There is no “individualization,” but there is “identification”—albeit with limits. And while an ink fingerprint on a check being cashed at an FDIC-insured bank is a relatively simple comparison, a bloody palmprint on concrete poses many more complex challenges to expert forensic examiners.

The Department of Justice rolled out “uniform language” last week in how federal fingerprints experts should tell juries about what they found in the minutest details of ridge patterns, whorls, scars and even pores. The experts should explain their work, without expressing “scientific certainty” or trying to calculate the incalculable—and that includes avoiding “individualization.”

Such rules have gradually been implemented anyway, according to the International Association for Identification, the largest group representing fingerprint experts.

“There’s nothing earth-shaking in here—it’s something we’ve been doing,” said Bill Schade, biometrics records manager at the Pinellas Sheriff’s Office in Florida, and IAI spokesman, in an interview with Forensic Magazine. “That’s what this is all about: not using ‘trigger words,’ not misleading the jury because they hear the ‘magic word.’ We support that, of course.”

The new rules indicate that examiners can make three conclusions: source identification, inconclusive and source exclusion.

Source identification is an inductive inference, but reaches the probability that two impressions were made by different sources is “negligible.”

An examiner may “not assert a 100 percent level of certainty,” or make any other numerical assertions. That includes avoiding making claims of infallibility, or a “zero-percent error rate.” The quantitative representations to avoid would also include citing the number of comparisons and cases the expert has performed over the course of a career.

As with other recent guidelines in the forensic sciences, the terms “reasonable degree of scientific certainty,” “reasonable scientific certainty” and related paradoxical terminology must be avoided, according to the uniform language.

Schade, a well-known veteran of 46 years in the fingerprint discipline, spoke separate from the IAI statement about his personal take on what he called the “constant evolution” in the discipline. Schade said training was different in the 1970s and 1980s when he was just beginning. The adversarial system meant that experts would put their best prints forward—they would tell juries about the strengths of their comparisons, he added.

Now the importance is of explaining methodology—even if that means explaining to lay persons both the characteristics of Level 2 comparisons like ridge endings and bifurcations, as well as Level 3 features like pores, ridge deviations, breaks and creases.

“Let’s let the jury, and the defense know,” said Schade. “I’m not sure it’s the words—I think you need to explain to the jurors the risky calls, and the confident calls.”

Indeed, latent fingerprint identification was one of the disciplines criticized in a pair of documents that bookended the two terms of the Obama Administration: the 2009 report by the National Academies of Science entitled “Strengthening Forensic Science in the United States: A Path Forward,” as well as the 2016 document issued by the President’s Council of Advisors on Science and Technology, or PCAST. Both reports contended that fingerprints are not sufficiently quantitative in many cases.

However, latent fingerprint identification is one of the disciplines that has proven to be consistently accurate.
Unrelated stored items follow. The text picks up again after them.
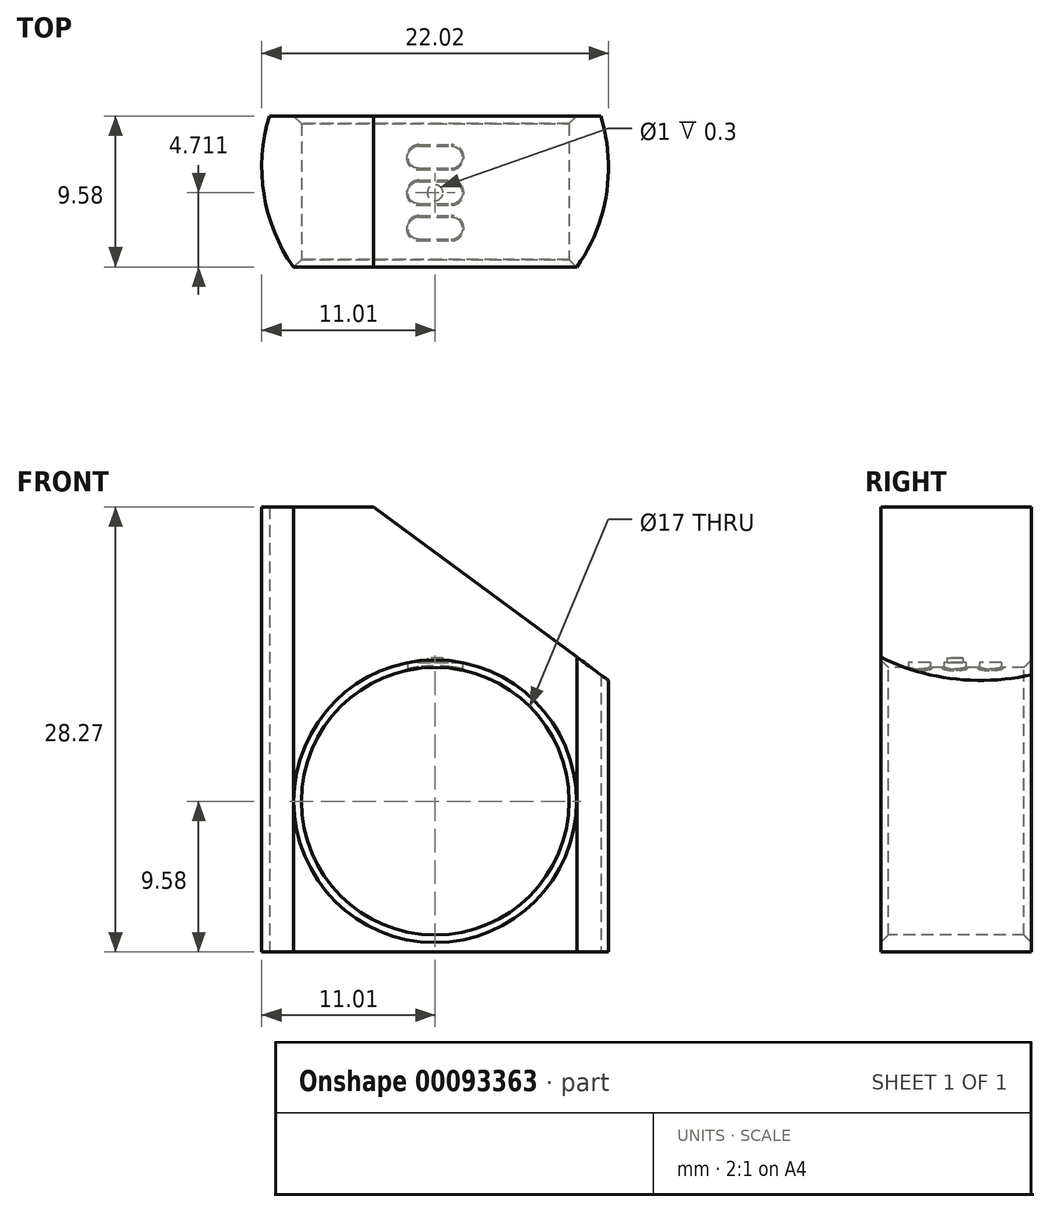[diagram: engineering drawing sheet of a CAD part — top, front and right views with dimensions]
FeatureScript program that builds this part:
annotation { "Feature Type Name" : "Feature", "Feature Type Description" : "" }
export const myFeature = defineFeature(function(context is Context, id is Id, definition is map)
    precondition{}
    {
        {
            var Q0;
            Q0=qCreatedBy(makeId("Front.planeOp"),FACE);
            var sketch = newSketch(context, id + "F0", { "sketchPlane" : qUnion([Q0])});
            skCircle(sketch, "E0", {"center": v(0, 0) * mm, "radius": 8.88 * mm});
            skSolve(sketch);
        }
        {
            var Q0;
            Q0=qCreatedBy(makeId("Top.planeOp"),FACE);
            var sketch = newSketch(context, id + "F1", { "sketchPlane" : qUnion([Q0])});
            skCircle(sketch, "E1", {"center": v(0, 0) * mm, "radius": 11.5 * mm});
            skSolve(sketch);
        }
        {
            var Q0;
            Q0=qSketchRegion(id+"F1",true);
            extrude(context, id + "F2", {"entities" : qUnion([Q0]), "depth" : 19.52 * mm, "hasSecondDirection" : true, "secondDirectionOppositeDirection" : true, "secondDirectionDepth" : 10 * mm});
        }
        {
            var Q0;
            Q0=qSketchRegion(id+"F0",true);
            extrude(context, id + "F3", {"entities" : qUnion([Q0]), "operationType" : NewBodyOperationType.REMOVE, "oppositeDirection" : true, "depth" : 25 * mm, "hasSecondDirection" : true, "secondDirectionOppositeDirection" : false, "secondDirectionDepth" : 25 * mm});
        }
        {
            var Q0;
            Q0=qCreatedBy(makeId("Front.planeOp"),FACE);
            var sketch = newSketch(context, id + "F4", { "sketchPlane" : qUnion([Q0])});
            skLineSegment(sketch, "E2", {"start": v(-16.33, 28.55) * mm, "end": v(24.77, -1.78) * mm});
            skLineSegment(sketch, "E3", {"start": v(24.77, -1.78) * mm, "end": v(24.77, 28.55) * mm});
            skLineSegment(sketch, "E4", {"start": v(24.77, 28.55) * mm, "end": v(-16.33, 28.55) * mm});
            skSolve(sketch);
        }
        {
            var Q0;
            Q0=qSketchRegion(id+"F4",true);
            extrude(context, id + "F5", {"entities" : qUnion([Q0]), "operationType" : NewBodyOperationType.REMOVE, "oppositeDirection" : true, "depth" : 25 * mm, "hasSecondDirection" : true, "secondDirectionOppositeDirection" : false, "secondDirectionDepth" : 25 * mm});
        }
        {
            var Q0;
            Q0=qCreatedBy(makeId("Top.planeOp"),FACE);
            var sketch = newSketch(context, id + "F6", { "sketchPlane" : qUnion([Q0])});
            skLineSegment(sketch, "E5.bottom", {"start": v(-13.62, -6.62) * mm, "end": v(17.44, -6.62) * mm});
            skLineSegment(sketch, "E5.top", {"start": v(-13.62, 3.38) * mm, "end": v(17.44, 3.38) * mm});
            skLineSegment(sketch, "E5.left", {"start": v(-13.62, -6.62) * mm, "end": v(-13.62, 3.38) * mm});
            skLineSegment(sketch, "E5.right", {"start": v(17.44, -6.62) * mm, "end": v(17.44, 3.38) * mm});
            skLineSegment(sketch, "E6", {"start": v(-13.62, 3.38) * mm, "end": v(-13.62, 17.25) * mm});
            skLineSegment(sketch, "E7", {"start": v(-13.62, 17.25) * mm, "end": v(17.44, 17.25) * mm});
            skLineSegment(sketch, "E8", {"start": v(17.44, 17.25) * mm, "end": v(17.44, 3.38) * mm});
            skLineSegment(sketch, "E9", {"start": v(-13.62, -6.62) * mm, "end": v(-13.62, -19.8) * mm});
            skLineSegment(sketch, "E10", {"start": v(-13.62, -19.8) * mm, "end": v(17.44, -19.8) * mm});
            skLineSegment(sketch, "E11", {"start": v(17.44, -19.8) * mm, "end": v(17.44, -6.62) * mm});
            skSolve(sketch);
        }
        {
            var Q0;
            Q0=makeQuery(id+"F6.imprint","IMPRINT",FACE,{"disambiguationData":[TD([[makeQuery(id+"F6.imprint","IMPRINT",EDGE,{"derivedFrom":sQuery(id+"F6.wireOp",EDGE,"E5.top")}),1.0]])]});
            var Q1;
            Q1=makeQuery(id+"F6.imprint","IMPRINT",FACE,{"disambiguationData":[TD([[makeQuery(id+"F6.imprint","IMPRINT",EDGE,{"derivedFrom":sQuery(id+"F6.wireOp",EDGE,"E5.bottom")}),-1.0]])]});
            extrude(context, id + "F7", {"entities" : qUnion([Q0, Q1]), "operationType" : NewBodyOperationType.REMOVE, "oppositeDirection" : true, "depth" : 25 * mm, "hasSecondDirection" : true, "secondDirectionOppositeDirection" : false, "secondDirectionDepth" : 25 * mm});
        }
        {
            var Q0;
            Q0=makeQuery(id+"F7.boolean.opBoolean","INTERSECT",EDGE,{"derivedFrom":[makeQuery(id+"F3.boolean.opBoolean","COPY",FACE,{"derivedFrom":makeQuery(id+"F3.opExtrude","SWEPT_FACE",FACE,{"disambiguationData":[OSD([sQuery(id+"F0.wireOp",EDGE,"E0")])]})}),makeQuery(id+"F7.opExtrude","SWEPT_FACE",FACE,{"disambiguationData":[OSD([sQuery(id+"F6.wireOp",EDGE,"E5.top")])]})]});
            var Q1;
            Q1=makeQuery(id+"F7.boolean.opBoolean","INTERSECT",EDGE,{"derivedFrom":[makeQuery(id+"F3.boolean.opBoolean","COPY",FACE,{"derivedFrom":makeQuery(id+"F3.opExtrude","SWEPT_FACE",FACE,{"disambiguationData":[OSD([sQuery(id+"F0.wireOp",EDGE,"E0")])]})}),makeQuery(id+"F7.opExtrude","SWEPT_FACE",FACE,{"disambiguationData":[OSD([sQuery(id+"F6.wireOp",EDGE,"E5.bottom")])]})]});
            chamfer(context, id + "F8", {"entities" : qUnion([Q0, Q1]), "width" : .5 * mm, "tangentPropagation" : true});
        }
        {
            var Q0;
            Q0=makeQuery(id+"F2.opExtrude","SWEPT_BODY",BODY,{"disambiguationData":[OSD([sQuery(id+"F1.wireOp",EDGE,"E1")])]});
            var Q1;
            Q1=qCreatedBy(makeId("Origin.pointOp"),VERTEX);
            transform(context, id + "F9", {"entities" : qUnion([Q0]), "transformType" : TransformType.SCALE_UNIFORMLY, "scale" : 0.96, "scalePoint" : qUnion([Q1]), "makeCopy" : false});
        }
        {
            var Q0;
            Q0=qCreatedBy(makeId("Top.planeOp"),FACE);
            var sketch = newSketch(context, id + "F10", { "sketchPlane" : qUnion([Q0])});
            skPoint(sketch, "E12", {"position": v(0, -11.67) * mm});
            skLineSegment(sketch, "E13.bottom", {"start": v(-1.05, -2.33) * mm, "end": v(1.04, -2.33) * mm});
            skArc(sketch, "E14.filletArc", {"start": v(-1.05, -0.93) * mm, "mid": v(-1.55, -1.13) * mm, "end": v(-1.75, -1.63) * mm});
            skArc(sketch, "E15.filletArc", {"start": v(-1.75, -1.63) * mm, "mid": v(-1.55, -2.12) * mm, "end": v(-1.05, -2.33) * mm});
            skArc(sketch, "E16.filletArc", {"start": v(1.74, -1.63) * mm, "mid": v(1.54, -1.13) * mm, "end": v(1.04, -0.93) * mm});
            skArc(sketch, "E17.filletArc", {"start": v(1.04, -2.33) * mm, "mid": v(1.54, -2.12) * mm, "end": v(1.74, -1.63) * mm});
            skLineSegment(sketch, "E18.bottom", {"start": v(-1.05, -4.58) * mm, "end": v(1.04, -4.58) * mm});
            skLineSegment(sketch, "E18.top", {"start": v(-1.05, -3.18) * mm, "end": v(1.04, -3.18) * mm});
            skArc(sketch, "E19.filletArc", {"start": v(-1.05, -3.18) * mm, "mid": v(-1.55, -3.39) * mm, "end": v(-1.75, -3.88) * mm});
            skArc(sketch, "E20.filletArc", {"start": v(-1.75, -3.88) * mm, "mid": v(-1.55, -4.38) * mm, "end": v(-1.05, -4.58) * mm});
            skArc(sketch, "E21.filletArc", {"start": v(1.74, -3.88) * mm, "mid": v(1.54, -3.39) * mm, "end": v(1.04, -3.18) * mm});
            skArc(sketch, "E22.filletArc", {"start": v(1.04, -4.58) * mm, "mid": v(1.54, -4.38) * mm, "end": v(1.74, -3.88) * mm});
            skLineSegment(sketch, "E23", {"start": v(-1.05, -0.93) * mm, "end": v(1.04, -0.93) * mm});
            skCircle(sketch, "E24", {"center": v(0, -1.63) * mm, "radius": 0.5 * mm});
            skLineSegment(sketch, "E25.bottom", {"start": v(-1.05, -0.07) * mm, "end": v(1.04, -0.07) * mm});
            skLineSegment(sketch, "E25.top", {"start": v(-1.05, 1.33) * mm, "end": v(1.04, 1.33) * mm});
            skArc(sketch, "E26.filletArc", {"start": v(-1.05, 1.33) * mm, "mid": v(-1.55, 1.12) * mm, "end": v(-1.75, 0.63) * mm});
            skArc(sketch, "E27.filletArc", {"start": v(-1.75, 0.63) * mm, "mid": v(-1.55, 0.13) * mm, "end": v(-1.05, -0.07) * mm});
            skArc(sketch, "E28.filletArc", {"start": v(1.74, 0.63) * mm, "mid": v(1.54, 1.12) * mm, "end": v(1.04, 1.33) * mm});
            skArc(sketch, "E29.filletArc", {"start": v(1.04, -0.07) * mm, "mid": v(1.54, 0.13) * mm, "end": v(1.74, 0.63) * mm});
            skSolve(sketch);
        }
        {
            var Q0;
            Q0=makeQuery(id+"F10.imprint","IMPRINT",FACE,{"disambiguationData":[TD([[makeQuery(id+"F10.imprint","IMPRINT",EDGE,{"derivedFrom":sQuery(id+"F10.wireOp",EDGE,"E18.bottom")}),1.0]])]});
            var Q1;
            Q1=makeQuery(id+"F10.imprint","IMPRINT",FACE,{"disambiguationData":[TD([[makeQuery(id+"F10.imprint","IMPRINT",EDGE,{"derivedFrom":sQuery(id+"F10.wireOp",EDGE,"E25.bottom")}),1.0]])]});
            var Q2;
            Q2=makeQuery(id+"F10.imprint","IMPRINT",FACE,{"disambiguationData":[TD([[makeQuery(id+"F10.imprint","IMPRINT",EDGE,{"derivedFrom":sQuery(id+"F10.wireOp",EDGE,"E13.bottom")}),1.0]])]});
            extrude(context, id + "F11", {"entities" : qUnion([Q0, Q1, Q2]), "operationType" : NewBodyOperationType.REMOVE, "depth" : ((17 / 2) + .3) * mm});
        }
        {
            var Q0;
            Q0=makeQuery(id+"F11.boolean.opBoolean","INTERSECT",EDGE,{"derivedFrom":[makeQuery(id+"F3.boolean.opBoolean","COPY",FACE,{"derivedFrom":makeQuery(id+"F3.opExtrude","SWEPT_FACE",FACE,{"disambiguationData":[OSD([sQuery(id+"F0.wireOp",EDGE,"E0")])]})}),makeQuery(id+"F11.opExtrude","SWEPT_FACE",FACE,{"disambiguationData":[OSD([sQuery(id+"F10.wireOp",EDGE,"E25.top")])]})]});
            var Q1;
            Q1=makeQuery(id+"F11.boolean.opBoolean","INTERSECT",EDGE,{"derivedFrom":[makeQuery(id+"F3.boolean.opBoolean","COPY",FACE,{"derivedFrom":makeQuery(id+"F3.opExtrude","SWEPT_FACE",FACE,{"disambiguationData":[OSD([sQuery(id+"F0.wireOp",EDGE,"E0")])]})}),makeQuery(id+"F11.opExtrude","SWEPT_FACE",FACE,{"disambiguationData":[OSD([sQuery(id+"F10.wireOp",EDGE,"E28.filletArc"),sQuery(id+"F10.wireOp",EDGE,"E29.filletArc")])]})]});
            var Q2;
            Q2=makeQuery(id+"F11.boolean.opBoolean","INTERSECT",EDGE,{"derivedFrom":[makeQuery(id+"F3.boolean.opBoolean","COPY",FACE,{"derivedFrom":makeQuery(id+"F3.opExtrude","SWEPT_FACE",FACE,{"disambiguationData":[OSD([sQuery(id+"F0.wireOp",EDGE,"E0")])]})}),makeQuery(id+"F11.opExtrude","SWEPT_FACE",FACE,{"disambiguationData":[OSD([sQuery(id+"F10.wireOp",EDGE,"E26.filletArc"),sQuery(id+"F10.wireOp",EDGE,"E27.filletArc")])]})]});
            var Q3;
            Q3=makeQuery(id+"F11.boolean.opBoolean","INTERSECT",EDGE,{"derivedFrom":[makeQuery(id+"F3.boolean.opBoolean","COPY",FACE,{"derivedFrom":makeQuery(id+"F3.opExtrude","SWEPT_FACE",FACE,{"disambiguationData":[OSD([sQuery(id+"F0.wireOp",EDGE,"E0")])]})}),makeQuery(id+"F11.opExtrude","SWEPT_FACE",FACE,{"disambiguationData":[OSD([sQuery(id+"F10.wireOp",EDGE,"E25.bottom")])]})]});
            var Q4;
            Q4=makeQuery(id+"F11.boolean.opBoolean","INTERSECT",EDGE,{"derivedFrom":[makeQuery(id+"F3.boolean.opBoolean","COPY",FACE,{"derivedFrom":makeQuery(id+"F3.opExtrude","SWEPT_FACE",FACE,{"disambiguationData":[OSD([sQuery(id+"F0.wireOp",EDGE,"E0")])]})}),makeQuery(id+"F11.opExtrude","SWEPT_FACE",FACE,{"disambiguationData":[OSD([sQuery(id+"F10.wireOp",EDGE,"E18.top")])]})]});
            var Q5;
            Q5=makeQuery(id+"F11.boolean.opBoolean","INTERSECT",EDGE,{"derivedFrom":[makeQuery(id+"F3.boolean.opBoolean","COPY",FACE,{"derivedFrom":makeQuery(id+"F3.opExtrude","SWEPT_FACE",FACE,{"disambiguationData":[OSD([sQuery(id+"F0.wireOp",EDGE,"E0")])]})}),makeQuery(id+"F11.opExtrude","SWEPT_FACE",FACE,{"disambiguationData":[OSD([sQuery(id+"F10.wireOp",EDGE,"E19.filletArc"),sQuery(id+"F10.wireOp",EDGE,"E20.filletArc")])]})]});
            var Q6;
            Q6=makeQuery(id+"F11.boolean.opBoolean","INTERSECT",EDGE,{"derivedFrom":[makeQuery(id+"F3.boolean.opBoolean","COPY",FACE,{"derivedFrom":makeQuery(id+"F3.opExtrude","SWEPT_FACE",FACE,{"disambiguationData":[OSD([sQuery(id+"F0.wireOp",EDGE,"E0")])]})}),makeQuery(id+"F11.opExtrude","SWEPT_FACE",FACE,{"disambiguationData":[OSD([sQuery(id+"F10.wireOp",EDGE,"E18.bottom")])]})]});
            var Q7;
            Q7=makeQuery(id+"F11.boolean.opBoolean","INTERSECT",EDGE,{"derivedFrom":[makeQuery(id+"F3.boolean.opBoolean","COPY",FACE,{"derivedFrom":makeQuery(id+"F3.opExtrude","SWEPT_FACE",FACE,{"disambiguationData":[OSD([sQuery(id+"F0.wireOp",EDGE,"E0")])]})}),makeQuery(id+"F11.opExtrude","SWEPT_FACE",FACE,{"disambiguationData":[OSD([sQuery(id+"F10.wireOp",EDGE,"E21.filletArc"),sQuery(id+"F10.wireOp",EDGE,"E22.filletArc")])]})]});
            var Q8;
            Q8=makeQuery(id+"F11.boolean.opBoolean","INTERSECT",EDGE,{"derivedFrom":[makeQuery(id+"F3.boolean.opBoolean","COPY",FACE,{"derivedFrom":makeQuery(id+"F3.opExtrude","SWEPT_FACE",FACE,{"disambiguationData":[OSD([sQuery(id+"F0.wireOp",EDGE,"E0")])]})}),makeQuery(id+"F11.opExtrude","SWEPT_FACE",FACE,{"disambiguationData":[OSD([sQuery(id+"F10.wireOp",EDGE,"E16.filletArc"),sQuery(id+"F10.wireOp",EDGE,"E17.filletArc")])]})]});
            var Q9;
            Q9=makeQuery(id+"F11.boolean.opBoolean","INTERSECT",EDGE,{"derivedFrom":[makeQuery(id+"F3.boolean.opBoolean","COPY",FACE,{"derivedFrom":makeQuery(id+"F3.opExtrude","SWEPT_FACE",FACE,{"disambiguationData":[OSD([sQuery(id+"F0.wireOp",EDGE,"E0")])]})}),makeQuery(id+"F11.opExtrude","SWEPT_FACE",FACE,{"disambiguationData":[OSD([sQuery(id+"F10.wireOp",EDGE,"E23")])]})]});
            chamfer(context, id + "F12", {"entities" : qUnion([Q0, Q1, Q2, Q3, Q4, Q5, Q6, Q7, Q8, Q9]), "width" : .1 * mm, "tangentPropagation" : true});
        }
        {
            var Q0;
            Q0=makeQuery(id+"F10.imprint","IMPRINT",FACE,{"disambiguationData":[TD([[makeQuery(id+"F10.imprint","IMPRINT",EDGE,{"derivedFrom":sQuery(id+"F10.wireOp",EDGE,"E24")}),1.0]])]});
            extrude(context, id + "F13", {"entities" : qUnion([Q0]), "operationType" : NewBodyOperationType.REMOVE, "depth" : ((17 / 2) + .6) * mm});
        }
    });
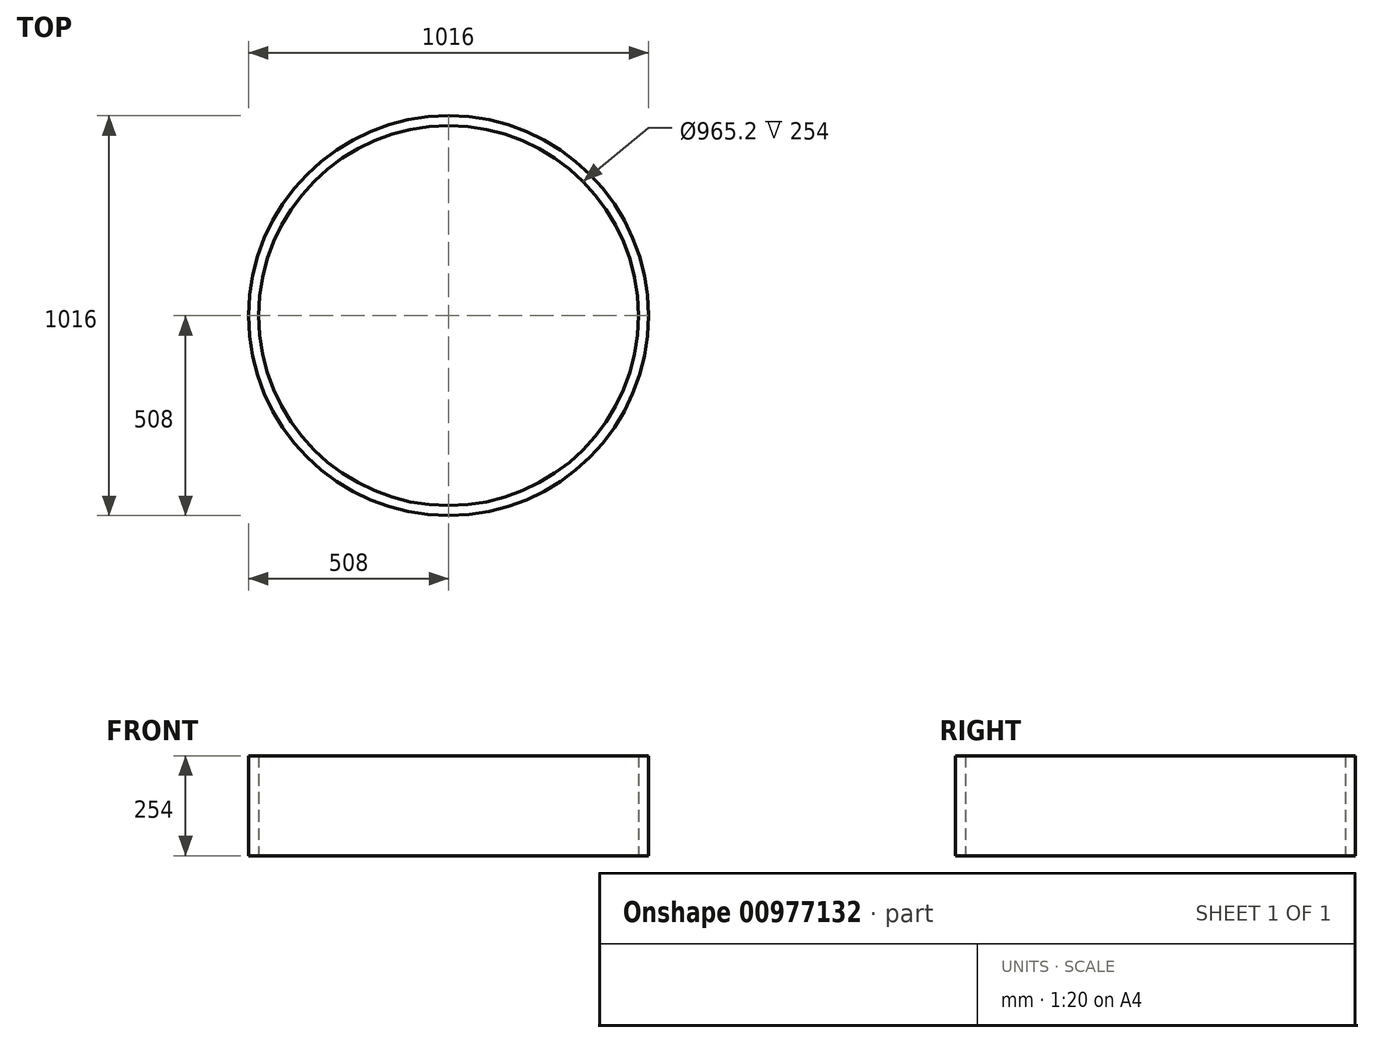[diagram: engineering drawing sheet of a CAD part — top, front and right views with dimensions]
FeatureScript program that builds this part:
annotation { "Feature Type Name" : "Feature", "Feature Type Description" : "" }
export const myFeature = defineFeature(function(context is Context, id is Id, definition is map)
    precondition{}
    {
        {
            var Q0;
            Q0=qCreatedBy(makeId("Top.planeOp"),FACE);
            var sketch = newSketch(context, id + "F0", { "sketchPlane" : qUnion([Q0])});
            skCircle(sketch, "E0", {"center": v(0, 0) * mm, "radius": 508 * mm});
            skCircle(sketch, "E1", {"center": v(0, 0) * mm, "radius": 482.6 * mm});
            skSolve(sketch);
        }
        {
            var Q0;
            Q0=makeQuery(id+"F0.imprint","IMPRINT",FACE,{"disambiguationData":[TD([[makeQuery(id+"F0.imprint","IMPRINT",EDGE,{"derivedFrom":sQuery(id+"F0.wireOp",EDGE,"E0")}),1.0]])]});
            extrude(context, id + "F1", {"entities" : qUnion([Q0]), "depth" : 254 * mm, "offsetDistance" : 25.4 * mm});
        }
    });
A critical paper published in 2005 identified 22 fingerprint misattributions internationally over the first century of the use of forensic fingerprint comparisons. Ten of those resulted in convictions that were later overturned. None of those convictions were reached after 2000.

Schade said latent fingerprints have been improving methods, alongside the better tools like imaging and algorithms.

“It’s a constant evolution. It’s getting better—and it’s getting more fair,” Schade added.